I'd blame the Second World War for right-wing extremist ideologies not really being discussable in Europe. In America/Canada, you can support anything. Neoconservativism is a mainstream ideology for christsakes.
Exactly. If you told someone you supported Stalin, Mao, or Pol Pot, you'd get the same "Wow, you're a fucking idiot" as you would if you said you supported Banana Republic Dictatorships.
Which isn't entirely true, since Kissinger and his ilk are getting a modern revisionist support movement. Academia is a gigantic and fickle beast desu.
>No, it's not.
It is, sorta. If I go to my tomorrow university and declare myself a Maoist, people will find it funny and amusing, even if they don't take me seriously. If I declare my support for the policies of Augusto Pinochet and Jaime Guzman they will organize a lynch mob.
Maybe that's because I'm Latin American so Pinochet has a larger presence here.
What I find really surprising is that there are other evil corrupt dictators of the same ideology that aren't nearly as hated as Pinochet.
Jorge Rafael Videla killed 30,000 people in Argentina, and God knows how many Mayans did Efrain Rios Montt killed in Guatemala, but they have a way lesser presence in the Western imagination.

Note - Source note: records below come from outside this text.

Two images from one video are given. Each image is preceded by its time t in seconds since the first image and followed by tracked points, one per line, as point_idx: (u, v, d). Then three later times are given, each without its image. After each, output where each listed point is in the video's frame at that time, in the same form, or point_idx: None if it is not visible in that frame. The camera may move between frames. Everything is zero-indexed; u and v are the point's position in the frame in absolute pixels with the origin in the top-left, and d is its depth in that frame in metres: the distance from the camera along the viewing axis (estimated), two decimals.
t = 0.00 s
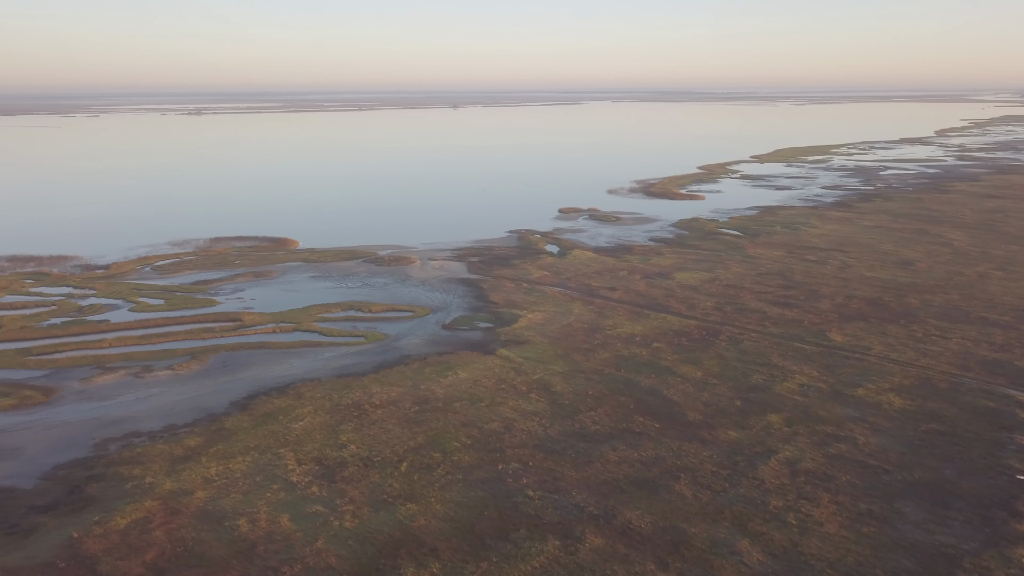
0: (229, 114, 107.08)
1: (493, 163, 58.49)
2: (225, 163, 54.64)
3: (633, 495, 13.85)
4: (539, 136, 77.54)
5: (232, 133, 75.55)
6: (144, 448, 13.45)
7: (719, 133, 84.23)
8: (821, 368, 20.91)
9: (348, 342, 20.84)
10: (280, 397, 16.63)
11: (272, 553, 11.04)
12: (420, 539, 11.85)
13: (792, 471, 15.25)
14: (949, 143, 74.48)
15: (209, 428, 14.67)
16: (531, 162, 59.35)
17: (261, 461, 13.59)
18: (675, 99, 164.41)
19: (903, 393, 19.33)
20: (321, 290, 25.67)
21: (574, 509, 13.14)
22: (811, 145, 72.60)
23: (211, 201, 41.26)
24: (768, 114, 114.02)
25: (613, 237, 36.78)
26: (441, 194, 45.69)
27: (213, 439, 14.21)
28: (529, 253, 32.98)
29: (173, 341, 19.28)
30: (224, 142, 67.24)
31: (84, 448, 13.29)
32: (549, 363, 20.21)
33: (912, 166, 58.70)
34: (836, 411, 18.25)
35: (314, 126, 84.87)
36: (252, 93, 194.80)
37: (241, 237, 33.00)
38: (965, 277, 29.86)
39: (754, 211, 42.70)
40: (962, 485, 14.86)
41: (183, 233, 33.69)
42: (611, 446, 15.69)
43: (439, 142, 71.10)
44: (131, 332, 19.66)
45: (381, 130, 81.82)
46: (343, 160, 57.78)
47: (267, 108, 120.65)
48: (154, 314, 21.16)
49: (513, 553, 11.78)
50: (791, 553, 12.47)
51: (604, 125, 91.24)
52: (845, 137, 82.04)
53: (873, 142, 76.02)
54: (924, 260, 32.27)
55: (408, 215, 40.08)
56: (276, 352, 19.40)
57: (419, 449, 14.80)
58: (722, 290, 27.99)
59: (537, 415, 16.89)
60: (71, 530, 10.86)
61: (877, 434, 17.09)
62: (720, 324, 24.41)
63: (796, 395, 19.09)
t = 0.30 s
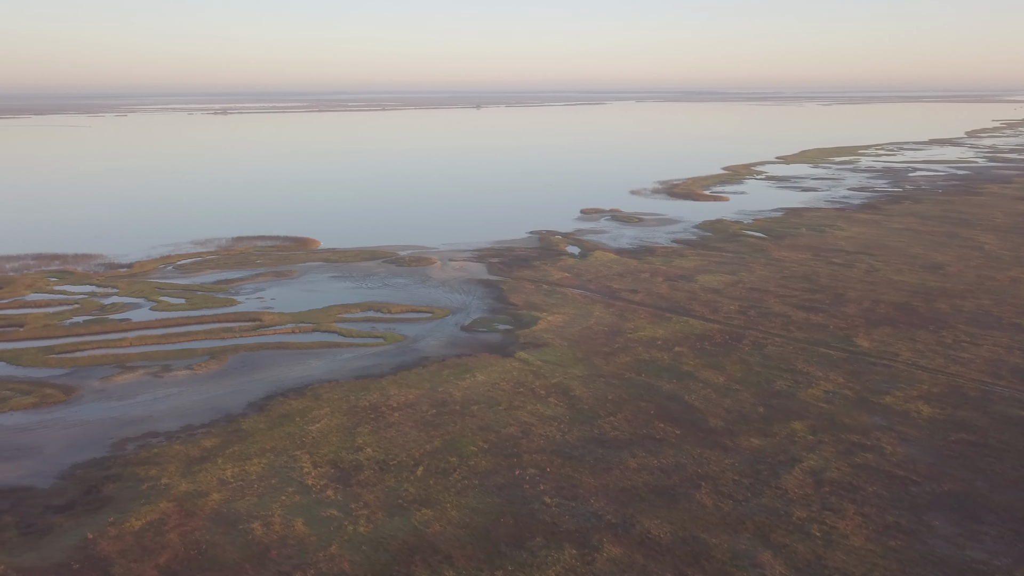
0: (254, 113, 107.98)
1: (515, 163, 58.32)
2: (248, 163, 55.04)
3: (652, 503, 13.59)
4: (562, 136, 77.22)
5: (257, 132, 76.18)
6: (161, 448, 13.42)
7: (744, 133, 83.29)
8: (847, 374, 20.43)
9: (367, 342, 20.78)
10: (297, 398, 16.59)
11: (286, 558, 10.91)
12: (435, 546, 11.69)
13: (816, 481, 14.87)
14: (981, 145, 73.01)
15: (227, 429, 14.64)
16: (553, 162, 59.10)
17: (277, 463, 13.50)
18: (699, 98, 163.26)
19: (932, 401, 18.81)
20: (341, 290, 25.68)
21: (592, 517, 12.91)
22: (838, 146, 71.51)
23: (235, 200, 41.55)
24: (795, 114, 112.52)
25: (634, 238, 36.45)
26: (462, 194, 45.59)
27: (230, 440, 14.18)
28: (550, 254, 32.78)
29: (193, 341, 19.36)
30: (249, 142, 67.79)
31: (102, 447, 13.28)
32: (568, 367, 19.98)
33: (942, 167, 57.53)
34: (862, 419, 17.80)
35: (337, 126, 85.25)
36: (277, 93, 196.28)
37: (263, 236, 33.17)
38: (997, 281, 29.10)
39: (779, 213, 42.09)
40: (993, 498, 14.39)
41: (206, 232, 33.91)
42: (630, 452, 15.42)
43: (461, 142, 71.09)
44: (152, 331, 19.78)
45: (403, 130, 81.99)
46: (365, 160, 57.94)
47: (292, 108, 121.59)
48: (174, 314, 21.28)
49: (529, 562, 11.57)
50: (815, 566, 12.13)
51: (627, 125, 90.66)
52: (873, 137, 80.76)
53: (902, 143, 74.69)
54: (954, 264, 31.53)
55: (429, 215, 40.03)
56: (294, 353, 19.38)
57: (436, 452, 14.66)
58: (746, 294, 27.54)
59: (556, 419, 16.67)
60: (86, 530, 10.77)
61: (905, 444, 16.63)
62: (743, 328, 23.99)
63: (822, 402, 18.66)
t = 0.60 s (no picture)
0: (278, 112, 108.85)
1: (537, 163, 58.10)
2: (272, 162, 55.39)
3: (672, 512, 13.31)
4: (585, 136, 76.80)
5: (282, 132, 76.75)
6: (178, 449, 13.40)
7: (770, 134, 82.27)
8: (874, 381, 19.95)
9: (386, 343, 20.69)
10: (315, 399, 16.54)
11: (299, 562, 10.79)
12: (450, 553, 11.52)
13: (841, 491, 14.48)
14: (1014, 146, 71.38)
15: (243, 429, 14.60)
16: (575, 162, 58.76)
17: (293, 465, 13.42)
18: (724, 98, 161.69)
19: (962, 409, 18.29)
20: (362, 290, 25.66)
21: (610, 525, 12.67)
22: (866, 147, 70.33)
23: (259, 199, 41.83)
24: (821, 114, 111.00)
25: (657, 239, 36.07)
26: (483, 195, 45.44)
27: (247, 441, 14.14)
28: (571, 255, 32.53)
29: (212, 341, 19.43)
30: (273, 141, 68.26)
31: (120, 446, 13.27)
32: (587, 370, 19.74)
33: (974, 169, 56.32)
34: (890, 428, 17.35)
35: (360, 125, 85.64)
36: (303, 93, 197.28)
37: (285, 236, 33.33)
38: None
39: (805, 214, 41.44)
40: None
41: (229, 231, 34.13)
42: (650, 459, 15.15)
43: (483, 142, 71.02)
44: (172, 330, 19.87)
45: (426, 129, 82.11)
46: (387, 159, 58.04)
47: (317, 108, 122.32)
48: (195, 313, 21.38)
49: (545, 570, 11.36)
50: None
51: (650, 125, 89.98)
52: (902, 138, 79.34)
53: (932, 144, 73.28)
54: (985, 268, 30.76)
55: (451, 215, 40.00)
56: (313, 353, 19.36)
57: (452, 456, 14.49)
58: (770, 297, 27.09)
59: (574, 424, 16.45)
60: (102, 531, 10.70)
61: (933, 454, 16.16)
62: (767, 332, 23.57)
63: (847, 409, 18.22)
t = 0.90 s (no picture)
0: (304, 111, 109.51)
1: (560, 162, 57.78)
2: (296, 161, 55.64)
3: (693, 520, 13.04)
4: (608, 135, 76.21)
5: (306, 131, 77.11)
6: (196, 449, 13.40)
7: (796, 133, 81.07)
8: (902, 388, 19.47)
9: (405, 344, 20.61)
10: (332, 400, 16.49)
11: (313, 566, 10.70)
12: (465, 559, 11.38)
13: (867, 501, 14.11)
14: None
15: (261, 430, 14.58)
16: (599, 162, 58.33)
17: (309, 467, 13.36)
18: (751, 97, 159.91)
19: (994, 418, 17.77)
20: (382, 290, 25.63)
21: (629, 533, 12.45)
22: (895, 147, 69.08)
23: (281, 198, 42.02)
24: (849, 114, 109.23)
25: (680, 240, 35.63)
26: (505, 194, 45.23)
27: (264, 442, 14.11)
28: (592, 256, 32.24)
29: (232, 340, 19.50)
30: (296, 140, 68.61)
31: (138, 446, 13.29)
32: (608, 374, 19.49)
33: (1007, 170, 55.07)
34: (918, 436, 16.90)
35: (383, 124, 85.85)
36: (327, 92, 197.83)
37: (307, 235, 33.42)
38: None
39: (831, 216, 40.73)
40: None
41: (252, 229, 34.28)
42: (670, 466, 14.88)
43: (506, 141, 70.86)
44: (193, 329, 19.96)
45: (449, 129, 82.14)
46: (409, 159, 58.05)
47: (342, 107, 122.87)
48: (216, 312, 21.47)
49: None
50: None
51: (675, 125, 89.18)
52: (933, 138, 77.80)
53: (963, 145, 71.80)
54: (1018, 272, 29.99)
55: (472, 214, 39.86)
56: (333, 353, 19.34)
57: (470, 460, 14.34)
58: (795, 300, 26.62)
59: (594, 428, 16.22)
60: (118, 531, 10.70)
61: (964, 464, 15.69)
62: (792, 336, 23.13)
63: (874, 417, 17.78)
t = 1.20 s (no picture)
0: (329, 110, 110.25)
1: (583, 162, 57.44)
2: (319, 160, 55.87)
3: (714, 529, 12.78)
4: (631, 135, 75.66)
5: (330, 130, 77.53)
6: (214, 448, 13.41)
7: (823, 134, 79.87)
8: (931, 395, 18.97)
9: (425, 344, 20.53)
10: (351, 400, 16.44)
11: (329, 569, 10.61)
12: (482, 565, 11.23)
13: (895, 512, 13.72)
14: None
15: (279, 430, 14.56)
16: (622, 162, 57.89)
17: (327, 468, 13.30)
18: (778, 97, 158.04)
19: None
20: (402, 290, 25.60)
21: (648, 541, 12.22)
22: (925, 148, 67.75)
23: (303, 196, 42.16)
24: (878, 115, 107.42)
25: (704, 242, 35.19)
26: (527, 194, 44.99)
27: (282, 442, 14.09)
28: (615, 257, 31.95)
29: (252, 339, 19.56)
30: (319, 139, 68.93)
31: (157, 444, 13.33)
32: (629, 377, 19.24)
33: None
34: (948, 445, 16.43)
35: (407, 124, 85.97)
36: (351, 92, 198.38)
37: (330, 234, 33.51)
38: None
39: (859, 218, 39.99)
40: None
41: (275, 228, 34.45)
42: (691, 472, 14.62)
43: (529, 141, 70.61)
44: (214, 328, 20.06)
45: (473, 128, 82.04)
46: (433, 158, 58.04)
47: (366, 107, 123.41)
48: (237, 311, 21.57)
49: None
50: None
51: (699, 125, 88.36)
52: (965, 139, 76.21)
53: (996, 146, 70.18)
54: None
55: (494, 214, 39.70)
56: (352, 353, 19.33)
57: (488, 463, 14.20)
58: (821, 303, 26.13)
59: (614, 433, 16.00)
60: (134, 530, 10.70)
61: (995, 474, 15.22)
62: (818, 340, 22.68)
63: (902, 424, 17.34)
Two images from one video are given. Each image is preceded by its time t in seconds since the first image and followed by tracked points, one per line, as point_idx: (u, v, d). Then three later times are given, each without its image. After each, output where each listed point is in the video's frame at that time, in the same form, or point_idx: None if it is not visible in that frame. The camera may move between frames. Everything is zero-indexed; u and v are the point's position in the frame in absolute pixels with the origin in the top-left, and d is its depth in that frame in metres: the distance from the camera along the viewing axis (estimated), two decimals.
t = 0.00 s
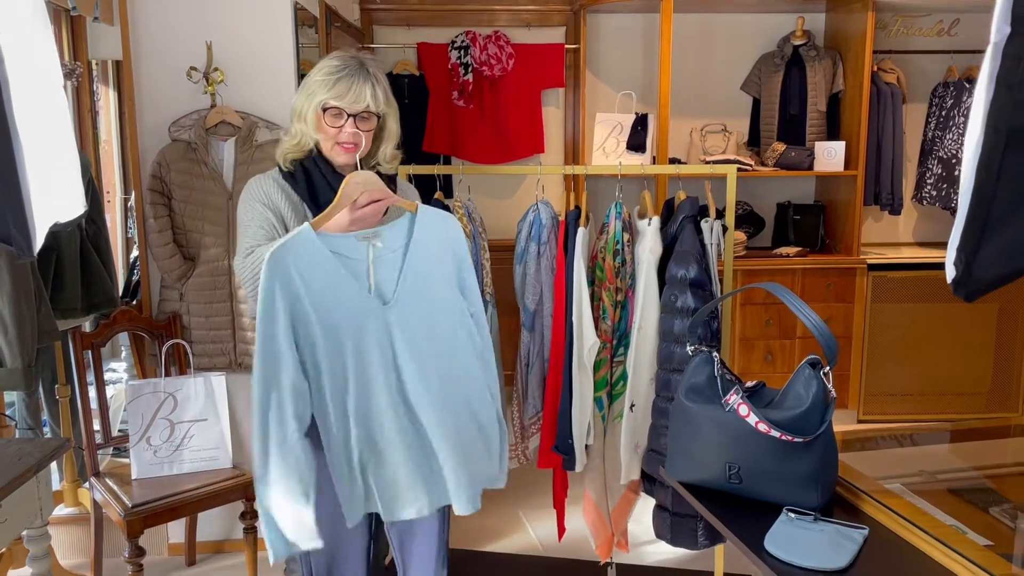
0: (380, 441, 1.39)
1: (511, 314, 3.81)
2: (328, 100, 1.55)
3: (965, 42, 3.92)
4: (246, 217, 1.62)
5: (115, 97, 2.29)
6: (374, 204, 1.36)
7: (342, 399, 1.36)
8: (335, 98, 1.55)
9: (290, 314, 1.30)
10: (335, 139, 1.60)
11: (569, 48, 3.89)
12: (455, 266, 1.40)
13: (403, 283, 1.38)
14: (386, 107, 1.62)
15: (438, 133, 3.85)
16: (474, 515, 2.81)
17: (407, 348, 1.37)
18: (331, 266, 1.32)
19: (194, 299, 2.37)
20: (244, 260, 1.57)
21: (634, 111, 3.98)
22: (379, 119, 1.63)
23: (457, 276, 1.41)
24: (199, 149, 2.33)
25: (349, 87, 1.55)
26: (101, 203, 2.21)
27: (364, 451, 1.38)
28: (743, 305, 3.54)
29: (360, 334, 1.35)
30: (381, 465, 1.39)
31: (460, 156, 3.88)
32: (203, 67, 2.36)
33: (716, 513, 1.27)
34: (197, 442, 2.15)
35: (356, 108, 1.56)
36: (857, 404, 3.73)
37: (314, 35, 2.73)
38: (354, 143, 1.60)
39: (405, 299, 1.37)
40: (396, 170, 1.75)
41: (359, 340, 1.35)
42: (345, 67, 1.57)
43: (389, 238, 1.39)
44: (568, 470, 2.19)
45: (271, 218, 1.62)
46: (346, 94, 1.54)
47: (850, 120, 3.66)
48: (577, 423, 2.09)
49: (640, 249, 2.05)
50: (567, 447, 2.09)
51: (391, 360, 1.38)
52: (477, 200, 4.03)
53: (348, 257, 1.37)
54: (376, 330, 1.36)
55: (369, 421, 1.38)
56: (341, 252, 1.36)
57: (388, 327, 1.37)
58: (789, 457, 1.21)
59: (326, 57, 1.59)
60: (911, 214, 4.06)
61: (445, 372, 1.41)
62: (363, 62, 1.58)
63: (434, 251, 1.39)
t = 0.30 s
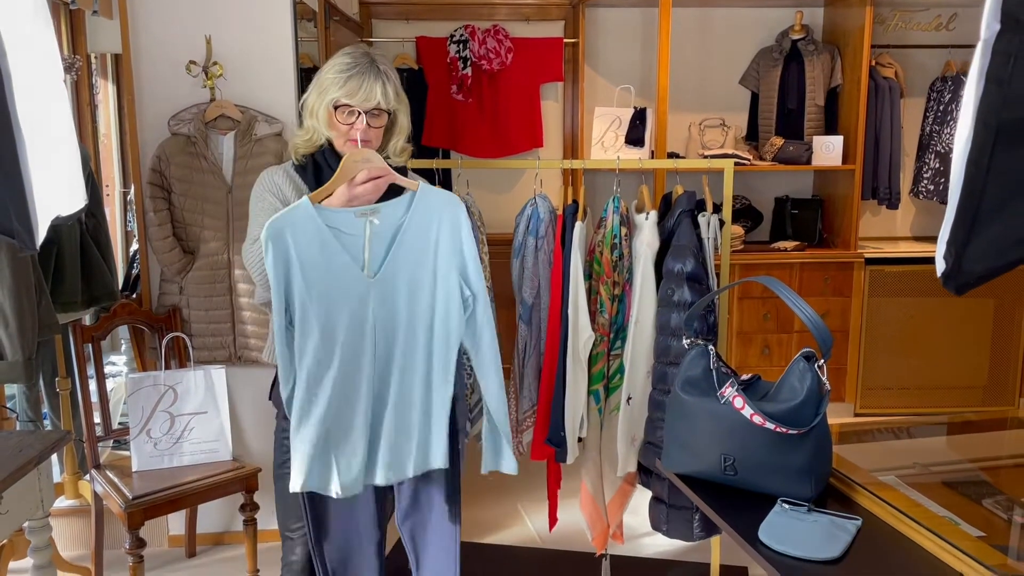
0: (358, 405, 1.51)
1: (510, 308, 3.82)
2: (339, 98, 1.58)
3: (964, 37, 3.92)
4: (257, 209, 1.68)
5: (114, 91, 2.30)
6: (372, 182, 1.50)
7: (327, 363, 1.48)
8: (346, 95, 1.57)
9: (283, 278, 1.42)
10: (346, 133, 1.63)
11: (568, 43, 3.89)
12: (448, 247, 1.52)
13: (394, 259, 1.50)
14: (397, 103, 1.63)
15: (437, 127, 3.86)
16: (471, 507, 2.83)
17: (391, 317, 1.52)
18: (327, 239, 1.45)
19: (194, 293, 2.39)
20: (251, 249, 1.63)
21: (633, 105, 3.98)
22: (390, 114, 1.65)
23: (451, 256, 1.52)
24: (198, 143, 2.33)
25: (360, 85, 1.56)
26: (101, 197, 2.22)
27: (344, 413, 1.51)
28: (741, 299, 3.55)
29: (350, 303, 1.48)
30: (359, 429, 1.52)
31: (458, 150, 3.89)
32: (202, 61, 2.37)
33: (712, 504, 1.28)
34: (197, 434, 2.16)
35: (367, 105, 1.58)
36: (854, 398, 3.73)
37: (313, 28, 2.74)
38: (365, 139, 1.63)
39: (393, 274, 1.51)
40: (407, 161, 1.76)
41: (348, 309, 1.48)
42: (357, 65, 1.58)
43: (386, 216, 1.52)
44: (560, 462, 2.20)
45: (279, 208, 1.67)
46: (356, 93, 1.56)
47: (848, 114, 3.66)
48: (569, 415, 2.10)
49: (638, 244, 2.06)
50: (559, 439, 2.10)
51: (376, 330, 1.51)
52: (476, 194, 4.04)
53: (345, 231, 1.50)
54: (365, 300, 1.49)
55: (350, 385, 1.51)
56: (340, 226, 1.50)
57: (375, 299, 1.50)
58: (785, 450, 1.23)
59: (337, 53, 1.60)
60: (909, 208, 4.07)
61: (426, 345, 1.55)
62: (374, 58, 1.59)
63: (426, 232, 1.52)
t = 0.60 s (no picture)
0: (329, 383, 1.55)
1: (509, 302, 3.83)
2: (334, 76, 1.61)
3: (961, 32, 3.93)
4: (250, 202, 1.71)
5: (113, 85, 2.32)
6: (350, 170, 1.54)
7: (299, 343, 1.51)
8: (341, 75, 1.61)
9: (258, 259, 1.47)
10: (340, 114, 1.65)
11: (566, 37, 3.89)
12: (421, 231, 1.58)
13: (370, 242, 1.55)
14: (392, 87, 1.67)
15: (437, 122, 3.86)
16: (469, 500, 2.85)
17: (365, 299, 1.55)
18: (302, 221, 1.50)
19: (194, 287, 2.39)
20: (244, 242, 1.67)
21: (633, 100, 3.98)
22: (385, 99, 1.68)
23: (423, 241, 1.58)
24: (198, 137, 2.34)
25: (355, 64, 1.60)
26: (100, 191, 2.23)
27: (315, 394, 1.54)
28: (739, 293, 3.56)
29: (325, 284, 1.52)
30: (334, 409, 1.56)
31: (457, 145, 3.89)
32: (202, 56, 2.37)
33: (708, 496, 1.29)
34: (198, 427, 2.17)
35: (361, 84, 1.61)
36: (852, 392, 3.75)
37: (312, 23, 2.74)
38: (359, 120, 1.65)
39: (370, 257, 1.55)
40: (402, 154, 1.78)
41: (322, 289, 1.52)
42: (352, 48, 1.63)
43: (362, 202, 1.57)
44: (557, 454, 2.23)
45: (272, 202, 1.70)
46: (351, 70, 1.60)
47: (847, 110, 3.67)
48: (566, 408, 2.11)
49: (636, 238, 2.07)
50: (555, 431, 2.12)
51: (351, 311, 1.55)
52: (475, 189, 4.04)
53: (320, 215, 1.55)
54: (341, 282, 1.53)
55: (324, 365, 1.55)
56: (317, 210, 1.54)
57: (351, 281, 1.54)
58: (780, 441, 1.24)
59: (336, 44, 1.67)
60: (906, 203, 4.08)
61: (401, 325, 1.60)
62: (370, 44, 1.65)
63: (400, 216, 1.57)
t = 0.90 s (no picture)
0: (319, 362, 1.53)
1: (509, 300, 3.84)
2: (321, 69, 1.63)
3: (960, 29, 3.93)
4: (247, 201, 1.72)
5: (113, 83, 2.32)
6: (329, 146, 1.52)
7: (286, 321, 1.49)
8: (328, 67, 1.63)
9: (239, 243, 1.44)
10: (330, 108, 1.65)
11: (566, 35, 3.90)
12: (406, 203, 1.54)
13: (355, 218, 1.52)
14: (381, 77, 1.68)
15: (437, 119, 3.87)
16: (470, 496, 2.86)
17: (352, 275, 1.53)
18: (283, 202, 1.47)
19: (195, 284, 2.40)
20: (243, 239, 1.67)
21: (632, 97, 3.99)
22: (375, 89, 1.69)
23: (410, 212, 1.54)
24: (199, 135, 2.35)
25: (341, 54, 1.62)
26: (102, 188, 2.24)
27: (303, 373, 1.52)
28: (738, 290, 3.57)
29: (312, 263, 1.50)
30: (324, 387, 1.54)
31: (457, 142, 3.90)
32: (203, 53, 2.38)
33: (706, 491, 1.30)
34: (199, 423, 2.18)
35: (349, 73, 1.62)
36: (851, 388, 3.76)
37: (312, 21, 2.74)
38: (350, 110, 1.65)
39: (356, 233, 1.52)
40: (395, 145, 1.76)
41: (309, 269, 1.50)
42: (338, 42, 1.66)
43: (346, 176, 1.52)
44: (558, 451, 2.23)
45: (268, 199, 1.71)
46: (338, 61, 1.62)
47: (846, 107, 3.68)
48: (567, 405, 2.12)
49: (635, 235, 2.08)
50: (556, 428, 2.13)
51: (343, 288, 1.52)
52: (474, 186, 4.05)
53: (304, 192, 1.50)
54: (328, 261, 1.51)
55: (316, 345, 1.53)
56: (300, 188, 1.49)
57: (340, 258, 1.51)
58: (777, 438, 1.25)
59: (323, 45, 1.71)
60: (905, 200, 4.09)
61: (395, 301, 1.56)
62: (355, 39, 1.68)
63: (385, 189, 1.53)
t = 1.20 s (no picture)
0: (324, 340, 1.62)
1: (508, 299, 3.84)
2: (318, 69, 1.64)
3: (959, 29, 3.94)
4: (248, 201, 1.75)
5: (113, 82, 2.33)
6: (342, 132, 1.62)
7: (293, 298, 1.59)
8: (325, 66, 1.64)
9: (253, 219, 1.57)
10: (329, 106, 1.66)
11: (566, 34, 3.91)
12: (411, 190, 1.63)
13: (362, 202, 1.61)
14: (376, 75, 1.69)
15: (437, 119, 3.87)
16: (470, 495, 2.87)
17: (358, 256, 1.61)
18: (295, 183, 1.58)
19: (196, 283, 2.41)
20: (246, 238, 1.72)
21: (632, 97, 4.00)
22: (371, 87, 1.69)
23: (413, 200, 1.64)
24: (200, 135, 2.35)
25: (336, 53, 1.64)
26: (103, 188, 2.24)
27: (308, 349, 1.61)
28: (737, 289, 3.58)
29: (320, 243, 1.59)
30: (327, 362, 1.63)
31: (457, 142, 3.91)
32: (204, 54, 2.39)
33: (704, 489, 1.31)
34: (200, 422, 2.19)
35: (344, 71, 1.64)
36: (850, 387, 3.77)
37: (313, 21, 2.75)
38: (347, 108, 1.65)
39: (364, 217, 1.61)
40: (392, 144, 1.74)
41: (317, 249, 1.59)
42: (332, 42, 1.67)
43: (356, 162, 1.62)
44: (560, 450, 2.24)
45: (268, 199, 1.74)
46: (333, 59, 1.63)
47: (845, 107, 3.68)
48: (569, 404, 2.14)
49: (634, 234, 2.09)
50: (560, 428, 2.14)
51: (347, 270, 1.61)
52: (474, 186, 4.07)
53: (317, 175, 1.60)
54: (335, 242, 1.60)
55: (319, 323, 1.61)
56: (312, 171, 1.60)
57: (346, 240, 1.60)
58: (775, 437, 1.26)
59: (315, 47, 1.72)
60: (903, 200, 4.10)
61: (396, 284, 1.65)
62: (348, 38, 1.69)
63: (392, 175, 1.63)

There's plenty of reasons for the Chilean people to dislike him, but 99% of the reasons your average redditor hates him have absolutely nothing to do with anything related to Chile. The Chileans could sing praises to him before bed each night; it's completely irrelevant to why he's maligned.
Rather, Pinochet is despised because he "ruined" an otherwise perfect revolution. Pinochet's regime combated many of the ills plaguing Chile (unemployment, crime, starvation, lack of infrastructure, etc), all of which were exploited by the Communist government in order to gain power.
Pinochet, with U.S. backing, came in and not only proved Marxist economic theories wrong, but also Marxist whiggism. Pinochet's regime is not only proof that Marxism can be stopped but that Capitalism is not unstable in the slightest, and most importantly, that Communism is not an inevitability.
Pinochet had a habit of throwing Communists out of helicopters as a method of execution, which is where the helicopter meme comes from.